By Senior Peer Mentor, Alison Sabean

If you struggle with a mental illness, you may find that your symptoms are getting more intense. I have personally been more depressed, irritable, and anxious than usual – so I know that it’s a lot to handle (as if this social distancing/isolation stuff is not enough in itself).

You may feel like there is not much you can do about your symptoms, but there are little things you can do to help manage your illness. Creating some structure and routine to your day can give you a sense of normalcy and certainty, and help you stay on track with things you need to get done, like schoolwork.

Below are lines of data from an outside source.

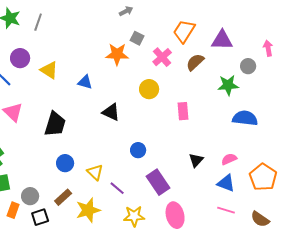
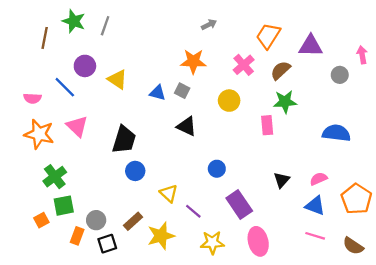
gray arrow: (126, 11) -> (209, 25), moved
gray square: (137, 38) -> (182, 91), moved
green star: (228, 85) -> (285, 102), moved
blue circle: (65, 163) -> (135, 171), moved

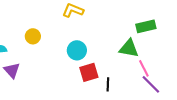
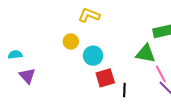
yellow circle: (33, 36) -> (71, 41), moved

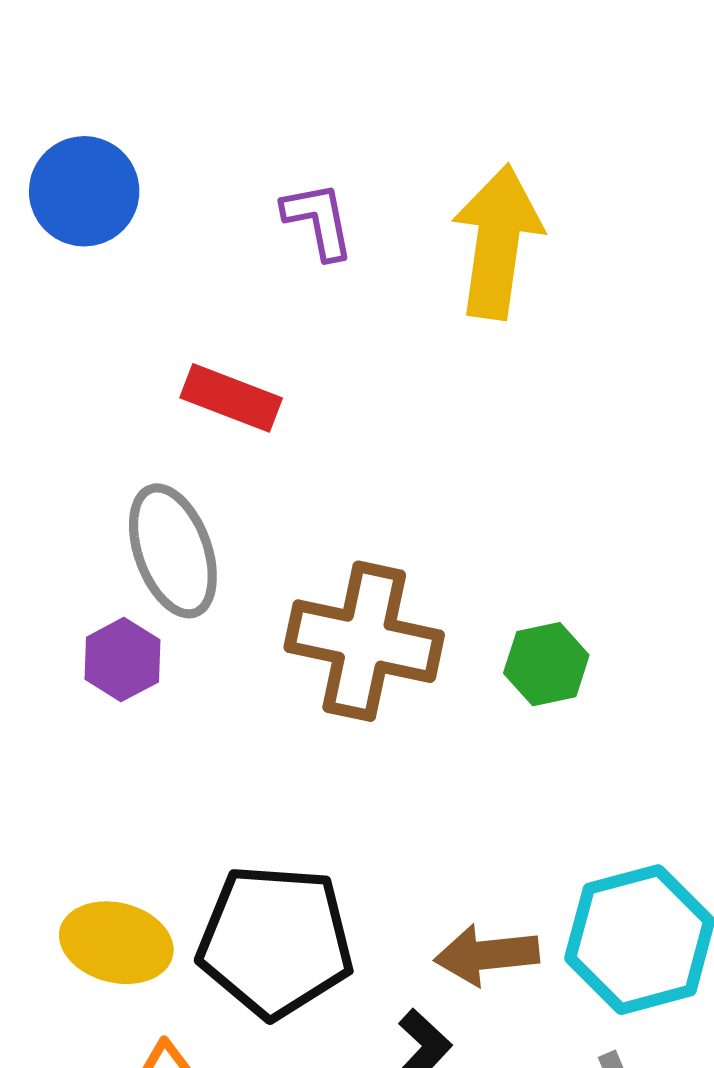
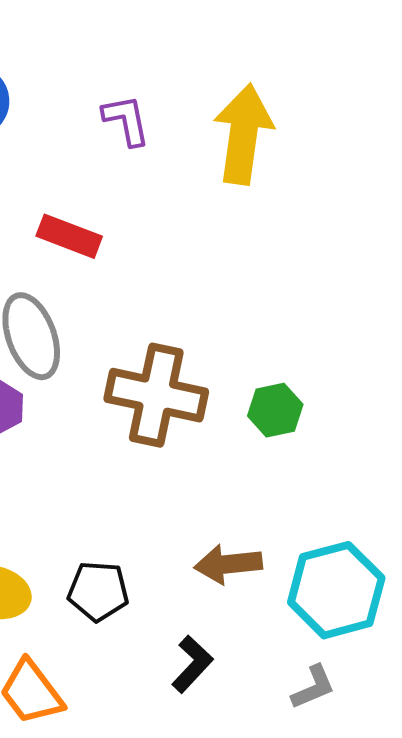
black pentagon: (275, 941) -> (98, 591), size x0.6
brown arrow: (487, 955) -> (228, 564), moved

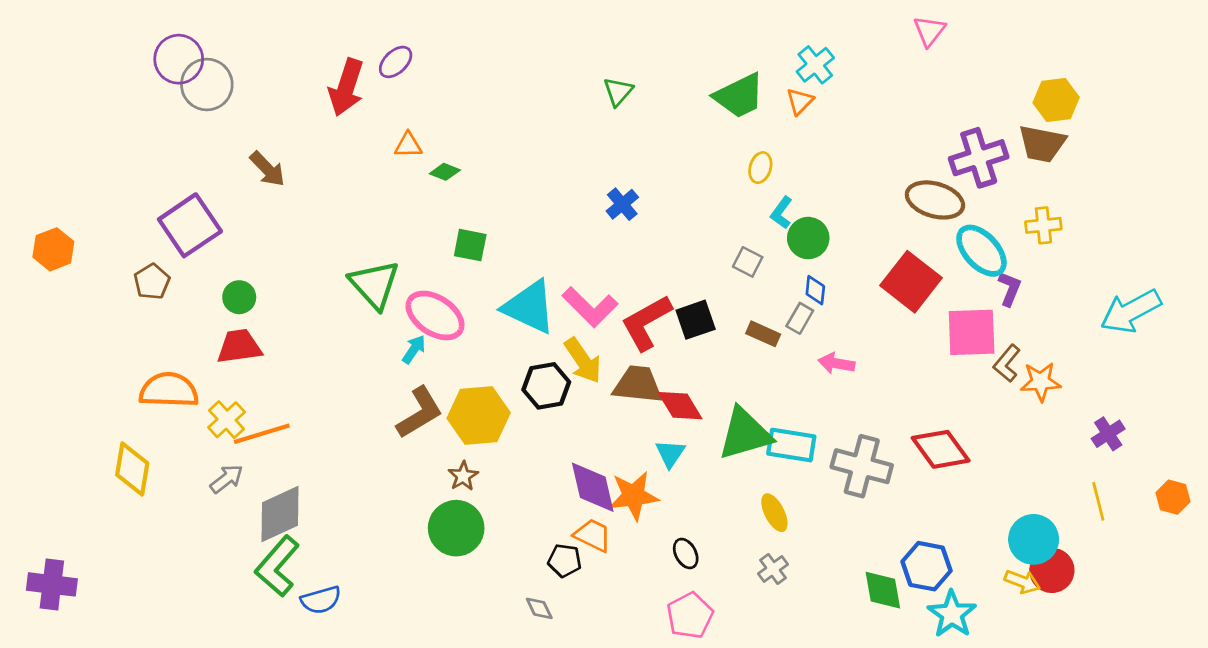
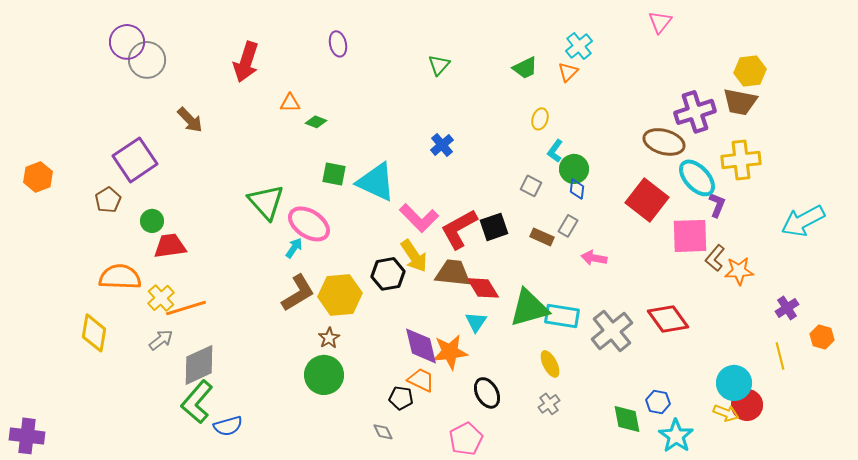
purple ellipse: (396, 62) -> (338, 44), moved, turned -60
green trapezoid: (739, 96) -> (525, 68), size x0.7
yellow cross: (1043, 225) -> (741, 160), size x1.5
blue diamond: (815, 290) -> (577, 189), moved
green circle: (239, 297) -> (152, 221), moved
cyan triangle: (529, 307) -> (376, 182), moved
gray cross: (862, 466) -> (612, 331), turned 36
orange hexagon: (1173, 497) -> (822, 337), moved
black ellipse: (686, 553) -> (487, 393), size x1.4
blue hexagon: (927, 566) -> (658, 402), size x0.7
purple cross: (52, 584) -> (27, 436), moved
pink pentagon: (690, 615) -> (466, 439), moved

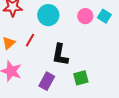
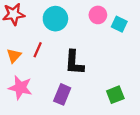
cyan square: (104, 16) -> (119, 24), moved
green square: (81, 78) -> (115, 95), moved

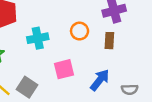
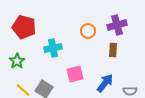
orange circle: (80, 31) -> (88, 31), moved

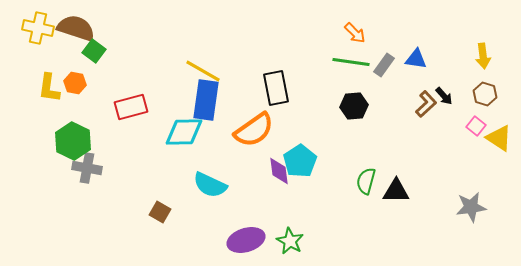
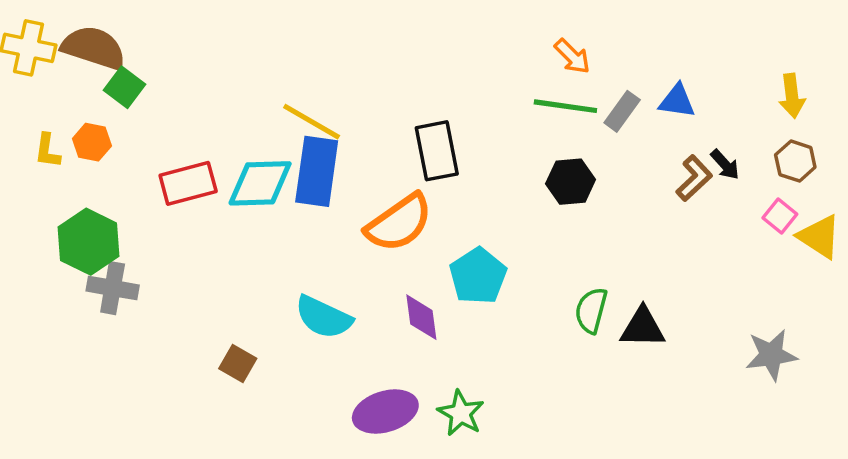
yellow L-shape: (49, 88) -> (47, 151), size x0.7
cyan diamond: (184, 132) -> (260, 183), moved
purple diamond: (279, 171) -> (421, 317), moved

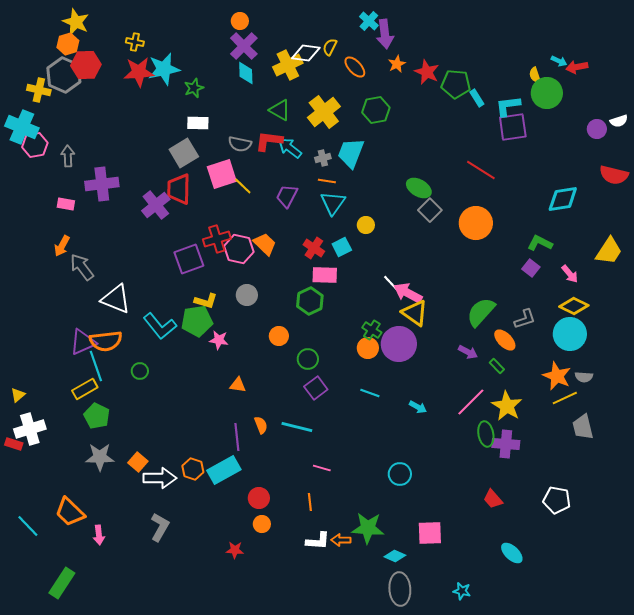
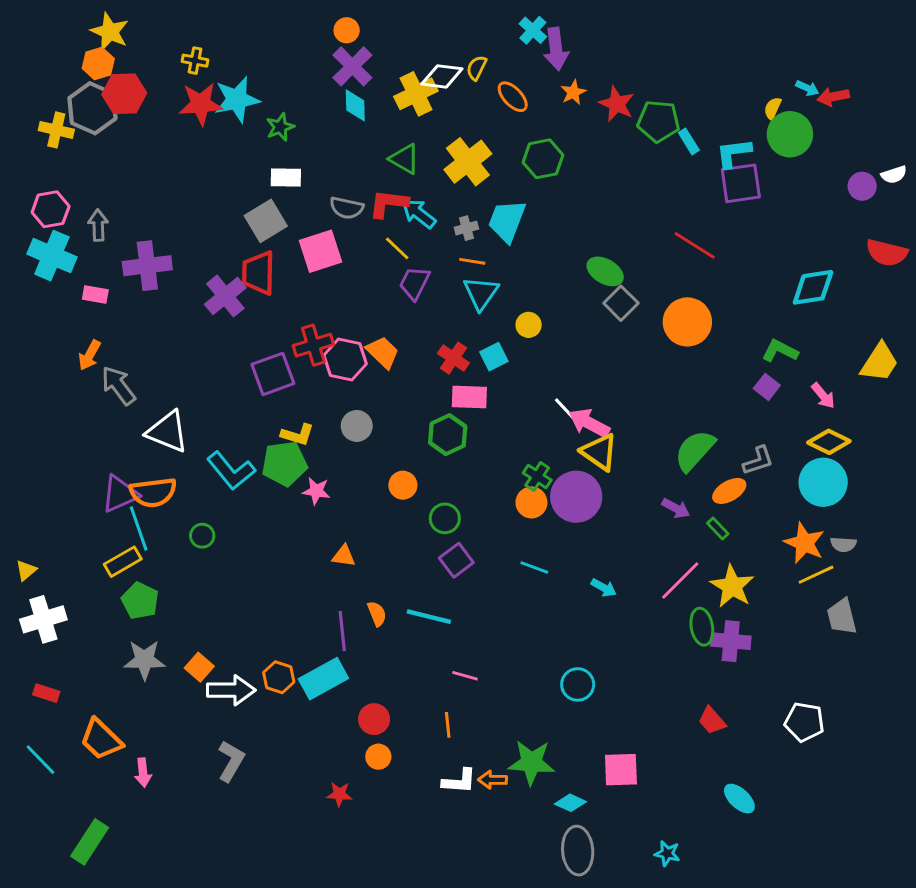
yellow semicircle: (535, 75) -> (773, 108), turned 42
cyan cross: (22, 127) -> (52, 256), moved
yellow line: (243, 186) -> (397, 248), moved
orange ellipse: (505, 340) -> (729, 491), turned -75
red rectangle: (14, 444) -> (46, 693), moved

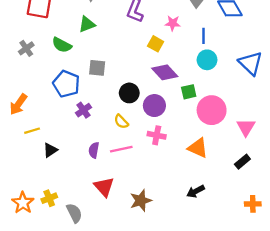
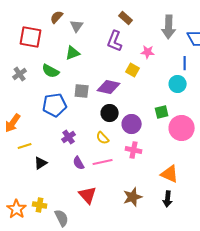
blue line: (204, 36) -> (185, 63), moved
purple diamond: (165, 72) -> (109, 87), moved, turned -35
blue pentagon: (66, 84) -> (55, 105), turned -30
purple cross: (83, 110) -> (69, 137), moved
orange triangle: (198, 148) -> (170, 174), moved
purple semicircle: (94, 150) -> (79, 163), turned -40
black arrow: (196, 191) -> (168, 199), turned -56
yellow cross: (49, 198) -> (40, 205), turned 32
brown star: (141, 200) -> (133, 197), moved

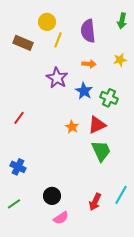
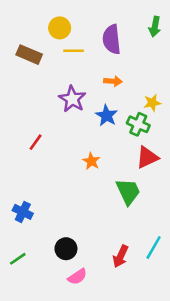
yellow line: (58, 40) -> (74, 51), turned 70
yellow star: (120, 60) -> (152, 103), moved
red line: (19, 118) -> (36, 142), moved
red triangle: (97, 125) -> (147, 157), moved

  1. Here are some tips I have personally found useful:
  2. Make your bed in the morning after you get up. 
  3. Make a to-do list every day. If you feel stuck coming up with things to do, put things on the list that you know you will do, or need to do (showering, eating meals and snacks, brushing your teeth, etc.). Crossing off an item on a list can give you a sense of accomplishment, which is so important in the creation of a routine. 
  4. Outline the next day before you go to bed each night. That may look like an hourly schedule, a list of tasks broken up into morning, afternoon, and evening, or some other format. Be creative and find what works for you. 
  5. Create a bedtime routine. Maybe that means setting an alarm on your phone for a certain time to start getting ready for bed, then brushing your teeth, washing your face, and doing a relaxing activity for a little while (like meditation, yoga, coloring, writing, etc.). 
  6. Find a project to work on and devote a little bit of time to it each day. Do you need to clean out your bedroom closet? Is there an art project you’ve always wanted to do but never had the time? Maybe you have always wanted to learn another language, or learn how to cook. Clean out your email inbox and voicemails on your phone. Now’s the time to do these things!
  7. Find healthy coping skills that work for YOU and turn to them whenever the need arises. Watch a funny TV show, journal, sing, punch a pillow…the possibilities are endless! While we’re on the subject, another important coping skill is to limit your time watching the news. We can find ourselves fixating on the negative things going on right now, and that is not helpful to us. 

Here at The NAN Project, we know that these circumstances are difficult to deal with, and we encourage you to reach out to someone if you are struggling. If you know someone who is struggling, take some time to check in with them. Ask them how you can help. If you are worried that the situation is more than you can handle, you should always bring it to an adult you trust, like a parent, school counselor, teacher, coach, or another person who can help. 

Remember that you are not alone in this. There are a lot of people who feel just like you do, and we will all get through this together. Remember, There is Help and There is Hope!